Stigma leads to both a reluctance by individual patients to seek help and a reluctance by healthcare professionals even to broach the subject. It will be through effective training in communication and in diagnosing mental illness that these barriers will be broken down, and psychiatrists need to be involved in supervision and reflective practice with the multidisciplinary team.

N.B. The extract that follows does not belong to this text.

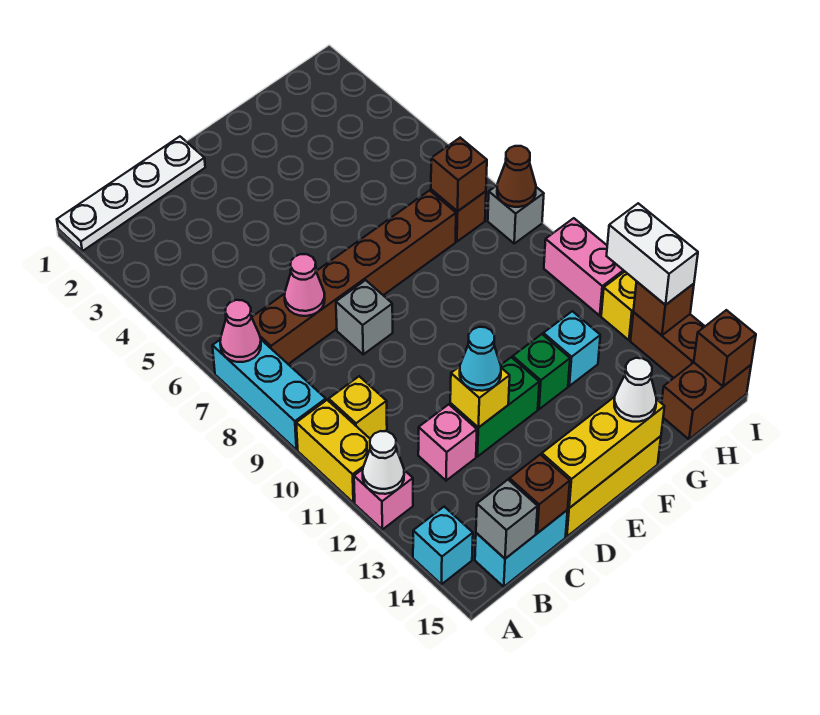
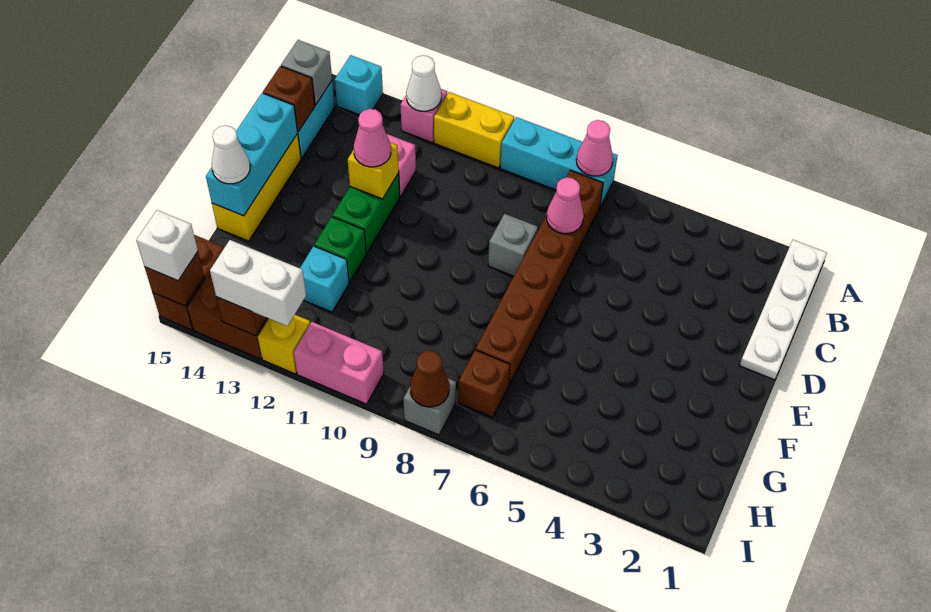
yellow 1x1 brick [329,376,387,438] -> none
cyan 1x1 cone [460,327,501,391] -> pink 1x1 cone [354,109,391,167]
yellow 1x3 brick [542,397,665,508] -> cyan 1x3 brick [206,93,298,216]
brown 1x1 brick [431,138,487,211] -> none
none -> white 1x1 brick [136,210,198,281]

The Oxford Handbook of Psychiatry in Palliative Medicine, published in 2009, described the multifactorial function of the psychiatrist: first, as a clinical consultant contributing to direct patient care, liaising with other palliative care clinicians and working with families; secondly, as an educator to leverage knowledge about mental health issues and teach communication skills when difficult dynamics are involved; and, thirdly, as an investigator undertaking and supervising research about what works best at the end of life.
My noble friend’s Bill explicitly includes a clause specifying that Health Education England should ensure that health and social care providers deliver good- quality training to all healthcare professionals in four specified fields related to palliative care: pain control; communication skills; the appropriate use of the Mental Capacity Act; and how to support families and carers of people with palliative care needs. I would ask my noble friend if the Bill’s provisions adequately include a mandate for training in mental health and for the provision of specialist mental health care, and whether her intention would be to emphasise the importance of parity for mental and physical health care in guidance.
The Bill is not just about care for the dying person. The legacy of a traumatic death can have lifelong negative repercussions for those left behind. The Childhood Bereavement Network estimates that around 33,000 children under 18 are newly bereaved every year. Being open about death and allowing them to understand what is happening can reduce otherwise negative sequelae. My own research with Dr Abdelnoor found that, compared with their peers, parentally bereaved children scored an average of half a grade lower in their GCSEs. Other researchers found that bereaved children are one and a half times as likely to have a mental disorder and three times more likely to have physical health symptoms in the clinical range.
As I said in this House yesterday, access to palliative care services does not require just geographical equity but equal access for all individuals in our society. People with learning disabilities, children and individuals with severe mental illness may all need reasonable adjustments to be made to their care and treatment. My research with people with learning disabilities has shown that collaboration between services is the most effective way to ensure that they receive satisfactory palliative care. The problem is not people’s inability to communicate but our inability to understand their way of communicating. We know that in general health services, people with learning disabilities die earlier than they should and face disproportionate barriers to care. Unsurprisingly, the Confidential Inquiry into Premature Deaths of People with Learning Disabilities found problems in advance-care planning, poor adherence to the Mental Capacity Act, and carers not feeling listened to. These areas are also identified in the Bill as needing improvement in end-of-life care. If we could get it right for people with learning disabilities, we would probably get it right for everyone.
I was grateful to the Minister for his response to yesterday’s Question for Short Debate in the name of the noble Lord, Lord Farmer, and his announcement of the planned thematic review by the CQC of inequalities in end-of-life care. Such initiatives will help improve services but legislation is needed to make a significant step change in the availability of adequate palliative care services. I support the Bill wholeheartedly.